En tout et pour tout, les leçons de piano ne sont donc pas le rendez-vous hebdomadaire que Betty accompagne avec le plus de déplaisir. Ça ne dure pas très longtemps, il lui suffit de s’installer dans un coin et de se faire discrète, Diego est content : que demander de plus ? Pour une raison inconnue, la leçon du jour se déroule cependant avec moins de fluidité qu’à l’ordinaire. Au-dessus du magasine qu’elle fait semblant de lire, les sourcils de la rousse se froncent à de nombreuses reprises au cours de la séance et un vague sentiment de frustration va grandissant. Est-ce que c’est elle qui est trop susceptible aujourd’hui ? Diego qui est particulièrement inattentif ?
Monsieur Sexy-Tourments qui est mal luné ? Toujours est-il que les petites réflexions sèches s’accumulent à l’égard du gamin dont on sent l’envie de bien faire, de faire plaisir à son prof surtout, de ne pas le décevoir en répétant sans cesse la même erreur sans pour autant parvenir à dépasser la difficulté. Et le prof qui semble malgré tout s’en agacer, ne voyant apparemment pas à quel point Diego demeure franchement craquant en recommençant mille fois le même enchaînement de notes avec toute la bonne volonté d’un p’tit truc de cinq ans qui peine déjà à faire ses lacets tout seul.
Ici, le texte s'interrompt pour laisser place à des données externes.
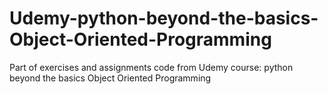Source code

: # Udemy-python-beyond-the-basics-Object-Oriented-Programming
Part of exercises and assignments code from Udemy course: python beyond the basics Object Oriented Programming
Reposant son magasine sur le canapé, Beth croise les bras et se met à les observer, de plus en plus crispée. Quelque chose comme un instinct protecteur qui se réveille, pas vraiment maternel mais clairement louve tout de même. Avant qu’elle n’ait pu décider d’intervenir ou non, son portable sonne et l’arrache à son irritation. Une grimace, le fournisseur de la boutique. Probablement un truc urgent qu'elle ne peut pas envoyer directement sur messagerie.
« Vous avez déjà terminé ? » Revenant près du piano après avoir tenté de prendre son appel aussi discrètement que possible, le ton faussement enjoué, de ceux qu’on utilise pour cacher aux enfants la tension qui règne dans l’air ; A croire qu’ils sont idiots et ne respirent pas le même.
« J’ai encore un exercice à faire. » Haut les cœurs. Dire qu’il a l’air aussi motivé que si on lui avait demandé de manger trois assiettes d’épinards serait un euphémisme. De quoi faire de nouveau plisser le nez à sa baby-sitter, contrariée de le sentir si déçu de lui.
« Tu veux le faire tout seul, pendant que je discute avec Edwin du calendrier des prochaines séances ? » Une bonne excuse pour demander une explication sur le ton surprenant de la dernière demi-heure écoulée. Pas que Beth connaisse une chaleur particulière à l’homme, mais elle ne l’a jamais vu désagréable à l’égard de Diego pour autant. Plutôt patient, au contraire ; Du genre qui accompagne les premiers pas sans forcer la cadence ni casser l’entrain des maladresses enthousiastes. Pudique, la main qui se glisse dans le dos du gamin pour le frotter un peu trop vigoureusement, tentative de lui apporter un peu de réconfort tandis qu’il reprend mollement son exercice. Puis elle s’éloigne pour rejoindre la mutation des nains Prof et Grincheux, la frustration imprimant aux pas un bruit de talons insupportable.
« C’était quoi, ça ? Une séance d’initiation au piano ou un entraînement pour entrer au conservatoire ? » Agacée sans chercher le moins du monde à le cacher, la rouquine qui ne se démonte face à personne ; Pas même face aux artistes torturés qui semblent tout à coup se croire
trop biens pour donner des cours à des débutants.